Learn how to do the Backward Jump with proper form and technique. This body weight exercise primarily targets your Quads, with secondary emphasis on Hamstrings, Glutes, Calves.

Backward Jump exercise demonstration showing proper form

How to Do the Backward Jump

Follow these steps to perform the Backward Jump with correct form:

  1. 1Stand with your feet shoulder-width apart.
  2. 2Bend your knees slightly and jump backwards, pushing off with both feet.
  3. 3Land softly on the balls of your feet, bending your knees to absorb the impact.
  4. 4Repeat for the desired number of repetitions.

Backward Jump Muscles Worked

Primary

Secondary

hamstringsglutescalves

Exercise Details

Equipment
body weight
Body Part
upper legs
Category
Extended

Related Exercises

Frequently Asked Questions

What muscles does the Backward Jump work?

The Backward Jump primarily targets your Quads. Secondary muscles worked include Hamstrings, Glutes, Calves. This makes it an effective exercise for developing your upper legs.

Do I need equipment for the Backward Jump?

No. The Backward Jump is a bodyweight exercise that requires no equipment.
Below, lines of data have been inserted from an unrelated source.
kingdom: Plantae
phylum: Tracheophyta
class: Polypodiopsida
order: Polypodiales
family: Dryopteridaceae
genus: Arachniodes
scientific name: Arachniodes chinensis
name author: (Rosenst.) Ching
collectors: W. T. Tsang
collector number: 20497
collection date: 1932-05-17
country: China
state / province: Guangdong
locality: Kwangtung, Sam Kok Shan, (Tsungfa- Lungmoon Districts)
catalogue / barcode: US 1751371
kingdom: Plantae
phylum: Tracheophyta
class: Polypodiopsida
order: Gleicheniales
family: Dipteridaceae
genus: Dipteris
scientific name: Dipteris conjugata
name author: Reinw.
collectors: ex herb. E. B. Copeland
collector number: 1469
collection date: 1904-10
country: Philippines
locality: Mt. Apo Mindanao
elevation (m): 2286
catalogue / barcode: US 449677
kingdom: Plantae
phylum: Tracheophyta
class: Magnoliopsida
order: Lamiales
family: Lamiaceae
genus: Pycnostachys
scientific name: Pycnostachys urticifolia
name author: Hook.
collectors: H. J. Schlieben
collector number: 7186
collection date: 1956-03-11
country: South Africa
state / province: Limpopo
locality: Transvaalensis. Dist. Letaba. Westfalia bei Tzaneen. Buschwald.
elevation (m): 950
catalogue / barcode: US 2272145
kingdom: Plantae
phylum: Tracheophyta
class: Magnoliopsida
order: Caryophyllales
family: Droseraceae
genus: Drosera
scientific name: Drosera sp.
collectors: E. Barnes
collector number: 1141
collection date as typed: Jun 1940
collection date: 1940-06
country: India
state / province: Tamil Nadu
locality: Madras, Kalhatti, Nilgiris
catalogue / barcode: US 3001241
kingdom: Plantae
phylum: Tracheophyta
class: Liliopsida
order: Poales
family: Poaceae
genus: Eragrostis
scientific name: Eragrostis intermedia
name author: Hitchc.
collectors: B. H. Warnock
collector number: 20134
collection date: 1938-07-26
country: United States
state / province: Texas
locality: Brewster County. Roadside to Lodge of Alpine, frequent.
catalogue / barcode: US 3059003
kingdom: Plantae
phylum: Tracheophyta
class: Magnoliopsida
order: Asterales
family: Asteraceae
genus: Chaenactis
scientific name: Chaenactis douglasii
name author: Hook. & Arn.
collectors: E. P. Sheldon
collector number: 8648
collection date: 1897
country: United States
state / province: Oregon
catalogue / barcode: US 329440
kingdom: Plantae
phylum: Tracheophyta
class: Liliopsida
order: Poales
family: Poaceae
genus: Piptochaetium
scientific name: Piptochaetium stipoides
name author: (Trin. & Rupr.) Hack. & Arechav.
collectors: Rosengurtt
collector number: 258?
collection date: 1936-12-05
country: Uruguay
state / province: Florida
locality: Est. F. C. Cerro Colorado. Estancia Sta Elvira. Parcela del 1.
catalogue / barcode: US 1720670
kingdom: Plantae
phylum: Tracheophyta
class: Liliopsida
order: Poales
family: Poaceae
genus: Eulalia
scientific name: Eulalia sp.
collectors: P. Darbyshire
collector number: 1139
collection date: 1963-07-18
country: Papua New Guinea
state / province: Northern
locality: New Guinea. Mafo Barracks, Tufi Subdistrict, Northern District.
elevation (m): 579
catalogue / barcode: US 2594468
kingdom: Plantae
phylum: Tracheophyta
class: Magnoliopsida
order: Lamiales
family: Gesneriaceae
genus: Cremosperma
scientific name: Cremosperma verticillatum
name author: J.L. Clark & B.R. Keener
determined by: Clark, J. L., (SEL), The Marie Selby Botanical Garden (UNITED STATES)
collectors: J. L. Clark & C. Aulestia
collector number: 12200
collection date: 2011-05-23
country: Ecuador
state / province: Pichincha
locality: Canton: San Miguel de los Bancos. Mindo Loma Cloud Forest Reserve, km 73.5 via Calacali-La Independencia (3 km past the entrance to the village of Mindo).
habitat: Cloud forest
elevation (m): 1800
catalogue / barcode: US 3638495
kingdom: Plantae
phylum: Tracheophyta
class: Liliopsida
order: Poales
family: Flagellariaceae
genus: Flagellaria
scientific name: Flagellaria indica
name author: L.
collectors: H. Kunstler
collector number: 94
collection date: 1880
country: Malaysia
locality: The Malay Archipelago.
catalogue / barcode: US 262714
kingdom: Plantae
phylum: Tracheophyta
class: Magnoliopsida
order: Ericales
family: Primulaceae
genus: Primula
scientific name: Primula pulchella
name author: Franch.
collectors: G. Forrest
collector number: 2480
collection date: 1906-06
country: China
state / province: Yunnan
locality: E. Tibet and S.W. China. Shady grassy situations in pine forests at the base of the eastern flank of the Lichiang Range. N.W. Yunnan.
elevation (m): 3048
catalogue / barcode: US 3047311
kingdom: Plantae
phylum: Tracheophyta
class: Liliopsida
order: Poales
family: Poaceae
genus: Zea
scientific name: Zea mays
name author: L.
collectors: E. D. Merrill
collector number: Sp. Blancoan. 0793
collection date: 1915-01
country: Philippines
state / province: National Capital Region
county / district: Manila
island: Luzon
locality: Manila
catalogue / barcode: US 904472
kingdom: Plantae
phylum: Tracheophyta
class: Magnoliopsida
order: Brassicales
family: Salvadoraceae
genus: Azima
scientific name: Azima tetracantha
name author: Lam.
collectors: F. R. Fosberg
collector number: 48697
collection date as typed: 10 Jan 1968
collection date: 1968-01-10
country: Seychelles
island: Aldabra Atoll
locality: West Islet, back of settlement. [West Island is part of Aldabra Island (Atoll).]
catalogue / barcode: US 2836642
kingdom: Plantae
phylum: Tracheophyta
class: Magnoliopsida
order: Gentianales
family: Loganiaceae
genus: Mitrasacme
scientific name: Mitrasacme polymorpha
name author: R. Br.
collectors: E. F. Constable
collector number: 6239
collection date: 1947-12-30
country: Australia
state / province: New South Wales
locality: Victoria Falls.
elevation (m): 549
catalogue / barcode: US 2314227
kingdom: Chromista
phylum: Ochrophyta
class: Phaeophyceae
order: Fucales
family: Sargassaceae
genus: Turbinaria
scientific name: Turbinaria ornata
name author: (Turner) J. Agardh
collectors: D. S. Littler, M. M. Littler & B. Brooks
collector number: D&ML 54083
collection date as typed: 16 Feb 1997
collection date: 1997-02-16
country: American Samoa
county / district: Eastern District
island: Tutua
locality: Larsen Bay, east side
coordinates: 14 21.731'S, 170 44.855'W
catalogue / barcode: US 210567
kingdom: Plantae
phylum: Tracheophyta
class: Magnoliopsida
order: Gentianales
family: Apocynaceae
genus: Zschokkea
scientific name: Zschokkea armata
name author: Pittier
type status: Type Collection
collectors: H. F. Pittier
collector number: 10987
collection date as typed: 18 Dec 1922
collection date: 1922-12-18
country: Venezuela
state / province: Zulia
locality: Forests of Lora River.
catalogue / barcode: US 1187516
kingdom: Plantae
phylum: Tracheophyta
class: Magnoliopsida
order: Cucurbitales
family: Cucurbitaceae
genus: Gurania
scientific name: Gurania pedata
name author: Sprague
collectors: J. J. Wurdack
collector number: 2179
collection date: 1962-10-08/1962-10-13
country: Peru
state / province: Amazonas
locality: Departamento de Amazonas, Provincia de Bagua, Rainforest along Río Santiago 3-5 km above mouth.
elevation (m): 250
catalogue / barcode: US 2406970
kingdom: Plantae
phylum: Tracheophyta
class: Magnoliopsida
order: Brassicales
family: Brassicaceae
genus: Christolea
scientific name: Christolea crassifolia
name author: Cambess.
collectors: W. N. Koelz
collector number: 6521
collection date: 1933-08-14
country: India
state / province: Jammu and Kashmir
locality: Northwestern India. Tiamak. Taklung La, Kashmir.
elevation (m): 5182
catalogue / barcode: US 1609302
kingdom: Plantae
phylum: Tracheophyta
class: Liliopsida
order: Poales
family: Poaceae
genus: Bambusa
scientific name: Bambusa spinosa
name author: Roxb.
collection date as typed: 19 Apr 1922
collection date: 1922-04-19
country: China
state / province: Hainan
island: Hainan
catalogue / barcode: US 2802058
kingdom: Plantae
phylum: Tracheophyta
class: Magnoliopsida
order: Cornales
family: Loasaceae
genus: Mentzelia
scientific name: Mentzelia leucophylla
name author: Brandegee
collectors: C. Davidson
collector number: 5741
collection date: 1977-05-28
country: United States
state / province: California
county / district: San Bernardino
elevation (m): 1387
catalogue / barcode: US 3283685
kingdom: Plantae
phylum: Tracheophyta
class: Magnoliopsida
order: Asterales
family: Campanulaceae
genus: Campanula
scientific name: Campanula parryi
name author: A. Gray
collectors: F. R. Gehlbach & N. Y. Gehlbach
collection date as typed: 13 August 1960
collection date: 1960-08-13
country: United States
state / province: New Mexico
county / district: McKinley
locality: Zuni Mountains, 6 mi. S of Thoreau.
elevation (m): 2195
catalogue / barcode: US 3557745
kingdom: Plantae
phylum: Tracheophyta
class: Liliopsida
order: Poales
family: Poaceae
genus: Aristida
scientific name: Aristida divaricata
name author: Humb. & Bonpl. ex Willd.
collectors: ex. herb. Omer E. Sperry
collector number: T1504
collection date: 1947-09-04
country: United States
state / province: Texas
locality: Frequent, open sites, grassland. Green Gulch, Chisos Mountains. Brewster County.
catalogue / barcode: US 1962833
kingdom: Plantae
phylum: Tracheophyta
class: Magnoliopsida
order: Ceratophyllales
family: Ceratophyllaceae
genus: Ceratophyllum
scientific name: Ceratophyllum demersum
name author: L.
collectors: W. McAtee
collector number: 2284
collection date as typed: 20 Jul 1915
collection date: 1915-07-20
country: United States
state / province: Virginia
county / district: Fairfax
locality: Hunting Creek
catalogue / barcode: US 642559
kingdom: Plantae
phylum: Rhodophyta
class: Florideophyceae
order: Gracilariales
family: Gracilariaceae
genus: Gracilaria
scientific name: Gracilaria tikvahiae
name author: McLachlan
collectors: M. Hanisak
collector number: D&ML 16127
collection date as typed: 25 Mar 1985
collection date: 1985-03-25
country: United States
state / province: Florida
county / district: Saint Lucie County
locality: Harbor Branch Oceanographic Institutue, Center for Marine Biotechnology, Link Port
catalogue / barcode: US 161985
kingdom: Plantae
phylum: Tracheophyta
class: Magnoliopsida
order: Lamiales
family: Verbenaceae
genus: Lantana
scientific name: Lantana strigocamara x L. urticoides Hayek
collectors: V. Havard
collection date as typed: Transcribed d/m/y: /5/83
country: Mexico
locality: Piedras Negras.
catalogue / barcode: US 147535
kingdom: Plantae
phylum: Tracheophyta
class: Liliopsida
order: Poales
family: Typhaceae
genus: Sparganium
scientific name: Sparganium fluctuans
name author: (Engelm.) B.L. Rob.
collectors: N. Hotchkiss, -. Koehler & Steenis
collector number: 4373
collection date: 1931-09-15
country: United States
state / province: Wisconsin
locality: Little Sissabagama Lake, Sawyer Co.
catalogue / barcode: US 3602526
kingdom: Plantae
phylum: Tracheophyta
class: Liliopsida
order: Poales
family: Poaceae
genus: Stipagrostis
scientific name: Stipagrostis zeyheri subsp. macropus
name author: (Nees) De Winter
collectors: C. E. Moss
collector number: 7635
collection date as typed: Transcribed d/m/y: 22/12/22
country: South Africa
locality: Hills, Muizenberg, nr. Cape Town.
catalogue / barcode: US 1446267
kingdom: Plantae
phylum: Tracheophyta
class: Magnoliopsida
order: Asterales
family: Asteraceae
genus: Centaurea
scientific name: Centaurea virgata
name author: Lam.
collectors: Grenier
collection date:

You can perform it anywhere with enough space.

How do I perform the Backward Jump with proper form?

Start by stand with your feet shoulder-width apart.. Bend your knees slightly and jump backwards, pushing off with both feet. Land softly on the balls of your feet, bending your knees to absorb the impact. Focus on controlled movement throughout the entire range of motion. See the full step-by-step instructions above for complete form guidance.